I’m not saying that encroachment into privacy isn’t a problem – just ask the kids of Harriton High School. But we need to move away from this culture of blaming technology for the misuses it is (or could be) put to by people; it’s the same fallacy that the hair-shirt greens are so fond of, and it’s counterproductive on every level. Sure, we’re all able to watch each other more thoroughly than ever before, and yes, the social panopticon comes with similar social risks to a more monolithic (e.g. governmental) surveillance apparatus [via @AmandaChapel]- but it’s not going to go away. Wringing your hands is a waste of time; if you really want to prevent tech misuses, educate your audience instead of trying to terrify them into momentary Luddism.

Talking of technophobia, I name ChatRoulette as front-running candidate for the next tabloid technoterror. The more moderate mainstream media has a hold of the story already, painting it in very “wow, the crazy things these internet people build!” colours with some positivist highlights:

… Chatroulette is a social Web site that allows you to navigate somewhat incognito. “There’s no log in, there’s no registration, and that’s fundamentally different from Facebook and Twitter, where your real persona is tied back to you,” said Sarita Yardi, a doctoral candidate at the Georgia Institute of Technology who studies the role of technology in teenagers’ lives.

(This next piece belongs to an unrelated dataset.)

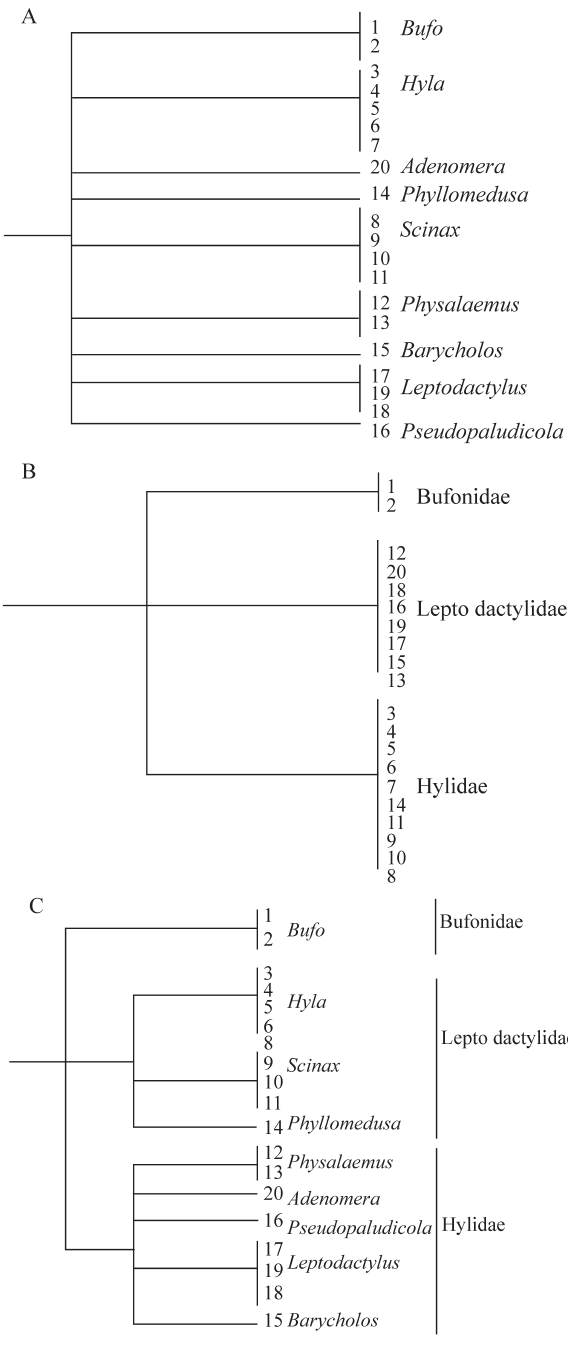
Figure 1 - Relationship among 20 species of anurans from the cerrado re- gion under the three models of taxonomic relationship, linking species within the same genera (A), species within the same family (B) and com- biningthetwohierarchicallevels(C).Thesematriceswerecomparedwith the divergence matrix using the Jaccard coefficient end the Mantel test with 5000 random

The Web has long allowed anonymous conversations among strangers. Text-based chat rooms are rife with deceit — people pretending they are someone else. Video makes this harder — even if you’re wearing a mask. Then, too, the anonymity can be fleeting. Screenshots of people using Chatroulette have popped up everywhere. Is one of them you?

In truth, ChatRoulette looks to be a pretty benign (and ultimately banal) thing – not to mention strangely reminiscent of a Jeff Noon story I vaguely remember, in which every one in the world had a mirror that showed the face of another person somewhere else in the world. The usual social media/privacy commentators are being quietly sensible, too, albeit keeping their guard up against the inevitable accusations of showing support for technodepravity:

I like the fact that there are still a small percentage of folks out there looking for some amusement because they’re bored and they want to connect with randomness, folks who recognize the joy of meeting strangers in a safer space than most physical spaces where that’s possible. I realize that this creates the potential for seeing some pretty gross and/or problematic things and I certainly don’t want to dismiss that, but I’m pretty certain that teens are responding the same way that I’m responding – by clicking Next. Is that ideal? Probably not. And I’d certainly love a filter – not just for teens but for my own eyes.

[…]

I’m not sure that immature folks of any age (or the easily grossed out) should be on this site. But I do hope that we can create a space where teens and young adults and the rest of us can actually interact with randomness again. There’s a cost to our social isolation and I fear that we’re going to be paying it for generations to come.

Indeed; the more we seek to protect ourselves and our children (especially the children, poor innocent things that they are!) from everything and anything, the less able to deal with adversity we become – and adversity is inevitable, unless you live in a box lined with cotton wool and a Faraday cage. Common sense aside, however, the potent and flammable combination of children, strangers and video pretty much ensures that ChatRoulette will be moral-panic-boogie-man of the week for the usual suspects within the next month or so… provided the fad lasts that long, of course.